— DATA RECORDS —
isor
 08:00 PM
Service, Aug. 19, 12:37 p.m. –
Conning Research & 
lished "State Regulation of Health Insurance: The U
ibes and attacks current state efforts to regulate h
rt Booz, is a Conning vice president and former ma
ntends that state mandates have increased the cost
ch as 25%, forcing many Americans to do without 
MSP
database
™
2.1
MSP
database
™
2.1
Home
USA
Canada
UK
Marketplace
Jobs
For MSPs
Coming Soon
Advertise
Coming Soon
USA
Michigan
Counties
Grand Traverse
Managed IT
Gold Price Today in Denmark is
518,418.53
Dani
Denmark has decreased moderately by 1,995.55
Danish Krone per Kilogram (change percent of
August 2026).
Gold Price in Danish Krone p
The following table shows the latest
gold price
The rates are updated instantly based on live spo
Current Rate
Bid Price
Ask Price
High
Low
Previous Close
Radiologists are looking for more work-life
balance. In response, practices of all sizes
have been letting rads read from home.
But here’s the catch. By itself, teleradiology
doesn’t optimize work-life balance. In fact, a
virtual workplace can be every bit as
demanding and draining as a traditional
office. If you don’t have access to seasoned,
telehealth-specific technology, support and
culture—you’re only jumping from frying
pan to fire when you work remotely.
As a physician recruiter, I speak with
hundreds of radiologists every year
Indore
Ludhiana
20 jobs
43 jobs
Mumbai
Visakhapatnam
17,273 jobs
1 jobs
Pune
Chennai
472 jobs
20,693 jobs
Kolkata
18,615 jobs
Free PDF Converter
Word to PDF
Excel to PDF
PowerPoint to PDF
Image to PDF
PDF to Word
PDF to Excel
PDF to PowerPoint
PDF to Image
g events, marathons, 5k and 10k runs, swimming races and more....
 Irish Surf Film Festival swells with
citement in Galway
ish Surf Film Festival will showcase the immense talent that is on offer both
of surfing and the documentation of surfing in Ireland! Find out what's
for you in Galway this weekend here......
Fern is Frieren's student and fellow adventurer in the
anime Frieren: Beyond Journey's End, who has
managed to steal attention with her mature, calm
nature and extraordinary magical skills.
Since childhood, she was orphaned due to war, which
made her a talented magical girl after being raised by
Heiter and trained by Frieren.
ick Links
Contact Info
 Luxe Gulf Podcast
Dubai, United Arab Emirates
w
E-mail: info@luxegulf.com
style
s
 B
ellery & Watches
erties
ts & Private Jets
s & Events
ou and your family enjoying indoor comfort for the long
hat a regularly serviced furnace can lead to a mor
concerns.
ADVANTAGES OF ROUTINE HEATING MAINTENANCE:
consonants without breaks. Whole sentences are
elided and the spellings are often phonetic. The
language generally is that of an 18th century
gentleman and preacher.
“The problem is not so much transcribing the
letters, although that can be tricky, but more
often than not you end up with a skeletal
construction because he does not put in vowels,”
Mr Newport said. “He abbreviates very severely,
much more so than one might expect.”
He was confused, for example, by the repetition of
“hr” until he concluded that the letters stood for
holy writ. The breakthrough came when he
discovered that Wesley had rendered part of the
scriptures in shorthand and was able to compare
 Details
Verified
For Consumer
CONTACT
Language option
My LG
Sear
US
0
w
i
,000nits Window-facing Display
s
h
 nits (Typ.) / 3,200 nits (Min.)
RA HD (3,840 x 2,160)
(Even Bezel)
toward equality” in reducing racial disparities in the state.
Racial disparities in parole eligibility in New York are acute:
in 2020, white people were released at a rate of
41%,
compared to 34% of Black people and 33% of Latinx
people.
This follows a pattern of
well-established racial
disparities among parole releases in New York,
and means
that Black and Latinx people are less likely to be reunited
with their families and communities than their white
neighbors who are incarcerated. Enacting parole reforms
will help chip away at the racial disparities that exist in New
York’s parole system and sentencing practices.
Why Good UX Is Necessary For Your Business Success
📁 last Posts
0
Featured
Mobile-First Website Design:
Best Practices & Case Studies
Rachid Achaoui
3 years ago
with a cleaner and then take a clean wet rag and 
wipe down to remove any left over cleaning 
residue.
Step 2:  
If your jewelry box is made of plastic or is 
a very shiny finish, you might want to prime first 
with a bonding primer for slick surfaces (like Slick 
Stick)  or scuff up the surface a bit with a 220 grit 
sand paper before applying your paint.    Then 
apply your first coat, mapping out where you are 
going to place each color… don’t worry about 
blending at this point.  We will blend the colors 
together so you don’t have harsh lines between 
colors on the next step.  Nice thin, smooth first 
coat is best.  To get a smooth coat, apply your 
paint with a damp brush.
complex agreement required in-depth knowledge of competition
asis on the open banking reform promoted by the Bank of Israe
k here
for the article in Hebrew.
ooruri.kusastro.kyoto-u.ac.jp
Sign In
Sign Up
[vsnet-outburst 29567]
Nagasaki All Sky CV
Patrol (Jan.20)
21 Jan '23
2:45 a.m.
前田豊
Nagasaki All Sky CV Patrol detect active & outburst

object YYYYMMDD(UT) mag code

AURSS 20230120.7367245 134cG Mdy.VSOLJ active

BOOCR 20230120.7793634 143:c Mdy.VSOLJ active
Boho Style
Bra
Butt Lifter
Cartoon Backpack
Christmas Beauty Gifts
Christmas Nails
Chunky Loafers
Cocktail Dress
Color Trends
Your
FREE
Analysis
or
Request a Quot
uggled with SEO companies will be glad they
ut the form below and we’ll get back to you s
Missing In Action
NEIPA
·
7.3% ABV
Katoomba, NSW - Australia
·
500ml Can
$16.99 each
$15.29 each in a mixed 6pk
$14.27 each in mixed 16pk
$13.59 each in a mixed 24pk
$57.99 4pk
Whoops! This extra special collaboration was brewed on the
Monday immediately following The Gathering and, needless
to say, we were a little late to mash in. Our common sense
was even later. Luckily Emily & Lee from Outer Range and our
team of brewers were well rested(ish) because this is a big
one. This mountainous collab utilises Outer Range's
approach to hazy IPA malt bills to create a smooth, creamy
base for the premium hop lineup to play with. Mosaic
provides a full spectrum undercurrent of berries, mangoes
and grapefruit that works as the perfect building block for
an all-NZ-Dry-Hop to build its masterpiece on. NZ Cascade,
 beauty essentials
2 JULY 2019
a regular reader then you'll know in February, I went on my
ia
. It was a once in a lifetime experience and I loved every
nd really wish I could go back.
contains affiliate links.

— EXERCISE OBJECTIVE —
Copy all lines of the records that have the string "VSOLJ" in them.

— EXERCISE SOLUTION —
AURSS 20230120.7367245 134cG Mdy.VSOLJ active
BOOCR 20230120.7793634 143:c Mdy.VSOLJ active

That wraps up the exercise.